■ **WRITTEN TASK**
Wherever "превращает" turns up in the entries, copy out the line that holds it.

■ **RECORDED INFORMATION**
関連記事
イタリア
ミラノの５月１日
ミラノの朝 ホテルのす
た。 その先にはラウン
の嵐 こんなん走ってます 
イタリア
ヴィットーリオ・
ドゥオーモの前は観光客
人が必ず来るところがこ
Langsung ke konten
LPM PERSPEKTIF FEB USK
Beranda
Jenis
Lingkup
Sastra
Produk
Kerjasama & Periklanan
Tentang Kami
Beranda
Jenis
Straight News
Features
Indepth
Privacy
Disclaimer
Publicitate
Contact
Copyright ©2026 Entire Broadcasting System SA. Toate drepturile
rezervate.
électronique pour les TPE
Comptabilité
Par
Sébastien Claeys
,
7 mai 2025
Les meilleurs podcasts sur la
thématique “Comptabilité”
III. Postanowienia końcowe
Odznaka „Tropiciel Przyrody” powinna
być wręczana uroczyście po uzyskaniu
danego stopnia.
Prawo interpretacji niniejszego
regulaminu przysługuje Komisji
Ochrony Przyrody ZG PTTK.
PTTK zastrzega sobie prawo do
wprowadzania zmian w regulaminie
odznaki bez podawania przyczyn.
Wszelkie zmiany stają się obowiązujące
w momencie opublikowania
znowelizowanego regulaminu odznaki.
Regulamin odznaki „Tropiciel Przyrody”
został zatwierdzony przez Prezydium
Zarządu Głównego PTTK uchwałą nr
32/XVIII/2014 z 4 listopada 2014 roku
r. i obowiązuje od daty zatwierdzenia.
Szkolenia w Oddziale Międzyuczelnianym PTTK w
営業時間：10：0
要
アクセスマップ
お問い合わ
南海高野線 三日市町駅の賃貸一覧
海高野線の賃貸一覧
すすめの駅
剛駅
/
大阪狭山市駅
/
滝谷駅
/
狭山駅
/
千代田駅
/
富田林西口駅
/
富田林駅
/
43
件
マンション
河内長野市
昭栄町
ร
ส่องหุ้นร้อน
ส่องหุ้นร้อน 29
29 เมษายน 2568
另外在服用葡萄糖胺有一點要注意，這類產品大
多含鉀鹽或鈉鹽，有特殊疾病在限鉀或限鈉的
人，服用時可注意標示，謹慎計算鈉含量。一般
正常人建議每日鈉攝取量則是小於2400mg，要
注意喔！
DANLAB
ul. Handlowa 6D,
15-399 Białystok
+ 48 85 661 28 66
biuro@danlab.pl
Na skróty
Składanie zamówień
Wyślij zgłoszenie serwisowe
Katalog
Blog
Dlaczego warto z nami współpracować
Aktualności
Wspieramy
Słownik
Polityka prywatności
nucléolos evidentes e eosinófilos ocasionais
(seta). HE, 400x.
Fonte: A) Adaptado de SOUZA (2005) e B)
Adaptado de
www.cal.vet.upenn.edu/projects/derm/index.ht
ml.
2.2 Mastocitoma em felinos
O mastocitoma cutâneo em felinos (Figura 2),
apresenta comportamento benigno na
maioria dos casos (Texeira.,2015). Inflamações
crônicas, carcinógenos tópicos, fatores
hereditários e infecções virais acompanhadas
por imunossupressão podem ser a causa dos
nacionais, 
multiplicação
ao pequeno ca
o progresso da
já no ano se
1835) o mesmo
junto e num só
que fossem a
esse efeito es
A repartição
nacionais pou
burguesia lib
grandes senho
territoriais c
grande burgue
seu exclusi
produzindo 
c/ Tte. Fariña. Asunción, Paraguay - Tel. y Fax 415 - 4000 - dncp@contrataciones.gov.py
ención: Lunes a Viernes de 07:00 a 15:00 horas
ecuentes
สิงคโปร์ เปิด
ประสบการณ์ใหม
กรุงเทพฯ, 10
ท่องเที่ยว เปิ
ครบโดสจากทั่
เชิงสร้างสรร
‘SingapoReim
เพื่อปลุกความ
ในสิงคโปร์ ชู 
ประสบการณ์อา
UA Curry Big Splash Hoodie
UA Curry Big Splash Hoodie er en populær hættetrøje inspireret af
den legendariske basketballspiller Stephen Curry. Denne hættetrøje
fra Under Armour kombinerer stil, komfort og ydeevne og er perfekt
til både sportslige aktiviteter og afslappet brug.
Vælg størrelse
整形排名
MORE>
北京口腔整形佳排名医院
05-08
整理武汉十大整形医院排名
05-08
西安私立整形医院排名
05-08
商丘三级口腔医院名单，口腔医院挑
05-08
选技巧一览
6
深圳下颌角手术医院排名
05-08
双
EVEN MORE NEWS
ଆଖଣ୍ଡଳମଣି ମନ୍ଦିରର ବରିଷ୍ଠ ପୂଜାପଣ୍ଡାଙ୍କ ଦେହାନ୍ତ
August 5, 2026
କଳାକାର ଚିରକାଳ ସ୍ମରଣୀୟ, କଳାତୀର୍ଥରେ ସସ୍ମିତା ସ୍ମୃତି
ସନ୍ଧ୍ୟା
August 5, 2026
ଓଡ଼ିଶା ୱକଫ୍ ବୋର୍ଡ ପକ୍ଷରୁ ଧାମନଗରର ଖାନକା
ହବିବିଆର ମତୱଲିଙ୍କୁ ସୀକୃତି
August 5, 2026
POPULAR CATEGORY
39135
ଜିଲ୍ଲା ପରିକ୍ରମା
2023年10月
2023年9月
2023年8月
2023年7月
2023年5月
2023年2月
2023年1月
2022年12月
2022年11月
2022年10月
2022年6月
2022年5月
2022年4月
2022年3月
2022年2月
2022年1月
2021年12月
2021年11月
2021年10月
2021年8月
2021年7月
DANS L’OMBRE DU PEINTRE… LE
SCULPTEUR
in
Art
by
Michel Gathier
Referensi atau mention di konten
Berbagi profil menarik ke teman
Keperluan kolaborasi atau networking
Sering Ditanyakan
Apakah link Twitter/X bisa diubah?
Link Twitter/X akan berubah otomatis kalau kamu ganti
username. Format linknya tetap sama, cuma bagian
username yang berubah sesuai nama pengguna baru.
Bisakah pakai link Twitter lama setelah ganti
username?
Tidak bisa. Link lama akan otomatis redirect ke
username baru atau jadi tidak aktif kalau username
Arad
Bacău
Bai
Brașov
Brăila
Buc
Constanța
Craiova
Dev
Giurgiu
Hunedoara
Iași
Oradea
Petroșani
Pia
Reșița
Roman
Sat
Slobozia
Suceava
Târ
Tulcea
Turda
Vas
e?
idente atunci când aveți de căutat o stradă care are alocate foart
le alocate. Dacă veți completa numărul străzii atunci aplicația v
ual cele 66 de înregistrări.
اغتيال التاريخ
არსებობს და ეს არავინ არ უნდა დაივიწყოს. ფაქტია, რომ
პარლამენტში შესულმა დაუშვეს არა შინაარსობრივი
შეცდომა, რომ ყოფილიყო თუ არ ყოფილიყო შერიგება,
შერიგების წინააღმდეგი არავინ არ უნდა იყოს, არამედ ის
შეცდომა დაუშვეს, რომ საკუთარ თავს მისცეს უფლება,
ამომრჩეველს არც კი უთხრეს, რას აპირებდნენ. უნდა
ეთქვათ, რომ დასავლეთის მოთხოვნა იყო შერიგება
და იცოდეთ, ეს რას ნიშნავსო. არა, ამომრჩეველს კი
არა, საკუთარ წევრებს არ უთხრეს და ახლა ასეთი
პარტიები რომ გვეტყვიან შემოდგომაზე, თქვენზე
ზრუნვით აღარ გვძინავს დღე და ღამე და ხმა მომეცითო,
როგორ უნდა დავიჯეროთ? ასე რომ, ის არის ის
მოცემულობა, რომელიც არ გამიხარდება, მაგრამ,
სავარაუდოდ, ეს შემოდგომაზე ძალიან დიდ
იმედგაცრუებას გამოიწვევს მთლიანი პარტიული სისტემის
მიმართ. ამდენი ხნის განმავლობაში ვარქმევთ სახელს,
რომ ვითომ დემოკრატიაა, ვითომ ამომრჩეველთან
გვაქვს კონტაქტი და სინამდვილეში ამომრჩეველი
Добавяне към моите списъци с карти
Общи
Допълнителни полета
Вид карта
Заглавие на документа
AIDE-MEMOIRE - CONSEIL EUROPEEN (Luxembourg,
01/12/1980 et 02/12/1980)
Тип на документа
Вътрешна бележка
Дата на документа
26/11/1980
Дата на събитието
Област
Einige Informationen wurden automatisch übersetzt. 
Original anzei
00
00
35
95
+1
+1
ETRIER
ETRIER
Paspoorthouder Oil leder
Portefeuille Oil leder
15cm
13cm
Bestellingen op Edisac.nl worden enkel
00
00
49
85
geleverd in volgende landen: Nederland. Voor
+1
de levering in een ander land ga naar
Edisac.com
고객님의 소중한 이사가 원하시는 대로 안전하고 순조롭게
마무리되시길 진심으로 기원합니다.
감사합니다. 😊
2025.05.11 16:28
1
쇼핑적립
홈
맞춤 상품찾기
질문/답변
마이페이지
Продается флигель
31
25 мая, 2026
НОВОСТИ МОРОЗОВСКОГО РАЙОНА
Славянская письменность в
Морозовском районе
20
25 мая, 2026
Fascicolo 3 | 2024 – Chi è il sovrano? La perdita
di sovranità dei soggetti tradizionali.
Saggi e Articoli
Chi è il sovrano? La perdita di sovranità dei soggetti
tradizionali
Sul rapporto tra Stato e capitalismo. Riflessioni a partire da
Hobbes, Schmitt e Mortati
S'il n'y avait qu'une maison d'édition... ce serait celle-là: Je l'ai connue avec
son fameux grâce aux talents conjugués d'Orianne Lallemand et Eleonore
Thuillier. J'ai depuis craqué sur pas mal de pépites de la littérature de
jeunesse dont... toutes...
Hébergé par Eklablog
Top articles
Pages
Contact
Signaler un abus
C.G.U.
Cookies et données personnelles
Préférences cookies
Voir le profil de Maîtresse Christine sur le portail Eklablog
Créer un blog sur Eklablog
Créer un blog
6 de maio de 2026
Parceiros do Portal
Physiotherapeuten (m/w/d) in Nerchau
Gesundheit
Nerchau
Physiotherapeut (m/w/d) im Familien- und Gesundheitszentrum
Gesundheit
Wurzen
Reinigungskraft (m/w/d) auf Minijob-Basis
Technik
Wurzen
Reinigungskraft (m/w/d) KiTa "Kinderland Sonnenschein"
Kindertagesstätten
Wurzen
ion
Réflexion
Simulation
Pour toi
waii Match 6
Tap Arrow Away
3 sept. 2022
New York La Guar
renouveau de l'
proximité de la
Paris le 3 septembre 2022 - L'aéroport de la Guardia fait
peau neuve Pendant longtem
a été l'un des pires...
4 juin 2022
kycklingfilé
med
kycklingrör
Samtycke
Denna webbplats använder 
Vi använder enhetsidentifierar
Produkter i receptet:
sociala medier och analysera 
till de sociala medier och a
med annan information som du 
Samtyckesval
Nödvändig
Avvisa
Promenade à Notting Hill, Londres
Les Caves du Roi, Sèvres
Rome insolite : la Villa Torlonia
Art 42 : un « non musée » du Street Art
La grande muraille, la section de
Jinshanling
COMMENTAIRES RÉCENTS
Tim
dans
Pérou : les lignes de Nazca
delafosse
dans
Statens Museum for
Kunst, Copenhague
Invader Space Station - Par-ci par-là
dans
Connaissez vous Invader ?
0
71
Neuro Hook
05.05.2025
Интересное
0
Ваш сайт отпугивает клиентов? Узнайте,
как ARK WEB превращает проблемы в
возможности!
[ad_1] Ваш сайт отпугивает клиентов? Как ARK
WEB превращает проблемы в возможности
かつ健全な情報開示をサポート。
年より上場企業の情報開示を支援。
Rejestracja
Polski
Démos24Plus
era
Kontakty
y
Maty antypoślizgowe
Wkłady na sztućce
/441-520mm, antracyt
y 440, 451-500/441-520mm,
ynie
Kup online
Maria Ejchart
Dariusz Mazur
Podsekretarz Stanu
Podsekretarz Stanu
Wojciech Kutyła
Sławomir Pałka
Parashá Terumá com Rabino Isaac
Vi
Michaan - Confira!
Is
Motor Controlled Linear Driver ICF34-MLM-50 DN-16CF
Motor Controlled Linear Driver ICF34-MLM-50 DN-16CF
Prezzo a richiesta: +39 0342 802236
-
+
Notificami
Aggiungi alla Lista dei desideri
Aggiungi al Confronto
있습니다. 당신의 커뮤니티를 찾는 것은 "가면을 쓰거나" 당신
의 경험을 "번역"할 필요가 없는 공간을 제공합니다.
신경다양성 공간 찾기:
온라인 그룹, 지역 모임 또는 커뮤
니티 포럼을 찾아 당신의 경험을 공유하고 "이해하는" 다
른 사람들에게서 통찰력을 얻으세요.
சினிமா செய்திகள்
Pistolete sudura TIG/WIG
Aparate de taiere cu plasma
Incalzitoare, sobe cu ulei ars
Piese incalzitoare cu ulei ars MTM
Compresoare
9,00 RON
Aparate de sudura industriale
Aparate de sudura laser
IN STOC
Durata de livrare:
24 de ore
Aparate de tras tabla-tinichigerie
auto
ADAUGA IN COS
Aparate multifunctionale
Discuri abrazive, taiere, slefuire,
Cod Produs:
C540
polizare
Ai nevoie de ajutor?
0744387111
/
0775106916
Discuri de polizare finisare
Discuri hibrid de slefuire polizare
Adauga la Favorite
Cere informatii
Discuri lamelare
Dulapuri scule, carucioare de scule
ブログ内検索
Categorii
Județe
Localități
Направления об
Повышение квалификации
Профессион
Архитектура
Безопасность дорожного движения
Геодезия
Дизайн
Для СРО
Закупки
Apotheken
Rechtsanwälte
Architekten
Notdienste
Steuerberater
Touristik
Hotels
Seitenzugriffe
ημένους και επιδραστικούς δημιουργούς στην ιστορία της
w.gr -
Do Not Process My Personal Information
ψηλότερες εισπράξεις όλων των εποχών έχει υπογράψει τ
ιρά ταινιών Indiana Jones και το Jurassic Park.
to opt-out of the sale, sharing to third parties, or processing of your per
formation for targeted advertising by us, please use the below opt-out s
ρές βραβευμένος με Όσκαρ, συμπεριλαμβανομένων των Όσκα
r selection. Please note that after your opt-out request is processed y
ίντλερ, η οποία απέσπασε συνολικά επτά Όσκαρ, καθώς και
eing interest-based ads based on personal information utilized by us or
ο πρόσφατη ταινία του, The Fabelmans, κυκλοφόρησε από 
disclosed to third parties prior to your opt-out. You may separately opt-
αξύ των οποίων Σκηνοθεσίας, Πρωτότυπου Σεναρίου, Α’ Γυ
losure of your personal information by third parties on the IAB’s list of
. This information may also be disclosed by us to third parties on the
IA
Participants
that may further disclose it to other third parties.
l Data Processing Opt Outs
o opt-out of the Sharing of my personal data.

■ **ANSWER FOR THE TASK**
как ARK WEB превращает проблемы в
WEB превращает проблемы в возможности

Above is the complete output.